Ein wenig Sorge macht allerdings, dass bei einer SchwAmpel zahlreiche Sollbruchstellen existieren. Finanzen, Umwelt, Außenpolitik, Wirtschaftspolitik, Verkehrspolitik, Infrastrukturpolitik und so weiter … Jeder hat bei jedem dieser Komplexe unmittelbar Bilder im Kopf, was bei einer SchwAmpel an Konfliktpotenzial vorhanden ist. Da benötigt man schon sehr viel Fantasie, um sich vorzustellen, dass ausgerechnet um Kulturpolitik inhaltlich gerungen wird. Lässt Lindner die Koalition platzen, weil die CDU das „Gesetz zum Schutz deutschen Kulturgutes gegen Abwanderung“ nicht verändern möchte? Schwer vorstellbar! Und genauso schwer vorstellbar ist aber auch, dass sich eine so unterschiedliche Konstellation im Bereich der Kultur auf neue Inhalte einigen kann. Und bevor das Klima zwischen den Parteien wegen wenig öffentlichkeitswirksamer Themen belastet wird, passiert da vermutlich eher gar nichts.

So manche Hoffnung ruht schließlich – auch hier wieder insbesondere beim Kunsthandel – auf der Absenkung der Umsatzsteuer beim Kunstkauf. Hier kommen gleich drei Problemfelder zusammen: Zum einen wird das wohl nicht ohne den Bundesrat möglich sein. Zum anderen ist fraglich, ob ein solches Ansinnen innerhalb der SchwAmpel zum Zuge kommt, würde das doch auch als Entlastung eher gut betuchter Haushalte gelten – ob berechtigt oder nicht. Außerdem ist sehr zu bezweifeln, dass finanzieller Spielraum besteht. Auch wenn es sich um einen vergleichbar kleinen Betrag handelt, so scheinen die zukünftigen Koalitionspartner derzeit sehr bemüht zu sein, den Fehlbetrag in der Kasse nicht noch größer werden zu lassen.

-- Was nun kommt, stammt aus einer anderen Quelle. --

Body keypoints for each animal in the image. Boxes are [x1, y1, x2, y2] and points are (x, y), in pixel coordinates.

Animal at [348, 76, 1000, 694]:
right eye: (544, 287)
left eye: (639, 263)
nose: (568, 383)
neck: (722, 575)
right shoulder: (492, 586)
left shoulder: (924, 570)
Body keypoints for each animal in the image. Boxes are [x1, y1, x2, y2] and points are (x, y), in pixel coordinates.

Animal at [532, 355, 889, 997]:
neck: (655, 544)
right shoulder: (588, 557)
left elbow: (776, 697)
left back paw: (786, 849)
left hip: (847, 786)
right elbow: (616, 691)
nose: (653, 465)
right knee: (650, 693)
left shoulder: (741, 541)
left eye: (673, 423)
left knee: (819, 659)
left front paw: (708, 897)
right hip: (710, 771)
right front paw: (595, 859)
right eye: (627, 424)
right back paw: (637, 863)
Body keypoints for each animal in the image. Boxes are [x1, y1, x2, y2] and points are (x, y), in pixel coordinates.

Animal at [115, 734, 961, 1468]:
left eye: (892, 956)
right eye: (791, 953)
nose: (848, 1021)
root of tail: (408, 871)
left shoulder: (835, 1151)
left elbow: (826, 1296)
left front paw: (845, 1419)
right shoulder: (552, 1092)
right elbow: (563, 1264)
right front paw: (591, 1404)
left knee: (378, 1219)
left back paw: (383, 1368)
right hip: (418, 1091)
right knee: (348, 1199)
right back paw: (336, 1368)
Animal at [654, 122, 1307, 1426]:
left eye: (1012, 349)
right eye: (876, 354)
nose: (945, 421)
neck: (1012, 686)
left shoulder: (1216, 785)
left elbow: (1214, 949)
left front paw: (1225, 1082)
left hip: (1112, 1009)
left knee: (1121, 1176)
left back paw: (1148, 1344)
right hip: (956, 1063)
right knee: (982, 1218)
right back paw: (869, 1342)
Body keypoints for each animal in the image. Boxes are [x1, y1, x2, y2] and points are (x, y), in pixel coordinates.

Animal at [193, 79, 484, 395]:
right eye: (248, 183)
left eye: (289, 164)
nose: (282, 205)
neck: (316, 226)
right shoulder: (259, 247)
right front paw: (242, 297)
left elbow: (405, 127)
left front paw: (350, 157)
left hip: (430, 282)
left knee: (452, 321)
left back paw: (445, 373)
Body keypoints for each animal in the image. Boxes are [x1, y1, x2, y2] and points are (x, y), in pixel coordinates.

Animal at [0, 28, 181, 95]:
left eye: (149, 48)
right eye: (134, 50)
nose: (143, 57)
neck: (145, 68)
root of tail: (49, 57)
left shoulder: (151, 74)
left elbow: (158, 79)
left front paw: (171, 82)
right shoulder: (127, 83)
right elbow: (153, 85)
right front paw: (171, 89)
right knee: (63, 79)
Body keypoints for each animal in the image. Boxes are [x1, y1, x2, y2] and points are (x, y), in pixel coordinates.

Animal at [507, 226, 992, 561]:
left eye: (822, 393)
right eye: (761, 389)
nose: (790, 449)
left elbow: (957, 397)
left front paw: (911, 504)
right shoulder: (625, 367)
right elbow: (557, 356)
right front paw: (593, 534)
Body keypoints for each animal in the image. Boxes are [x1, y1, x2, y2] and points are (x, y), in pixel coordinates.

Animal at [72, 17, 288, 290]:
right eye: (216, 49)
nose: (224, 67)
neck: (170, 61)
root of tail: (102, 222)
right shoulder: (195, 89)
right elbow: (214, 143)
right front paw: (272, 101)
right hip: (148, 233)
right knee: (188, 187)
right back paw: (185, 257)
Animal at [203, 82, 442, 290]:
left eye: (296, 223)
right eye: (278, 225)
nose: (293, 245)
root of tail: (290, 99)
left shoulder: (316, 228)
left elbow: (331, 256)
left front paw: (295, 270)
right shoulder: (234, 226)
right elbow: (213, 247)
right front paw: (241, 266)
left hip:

Bei manch einem Politikfeld darf man bei der SchwAmpel durchaus Hoffnung haben, dass auch Brauchbares dabei rumkommt. Bei der zukünftigen Kulturpolitik erscheinen mir allerdings derartige Hoffnungen sehr fraglich! Und bei Merkel war Kulturpolitik noch nie ein Chefthema – ganz im Gegensatz zu ihrem Vorgänger!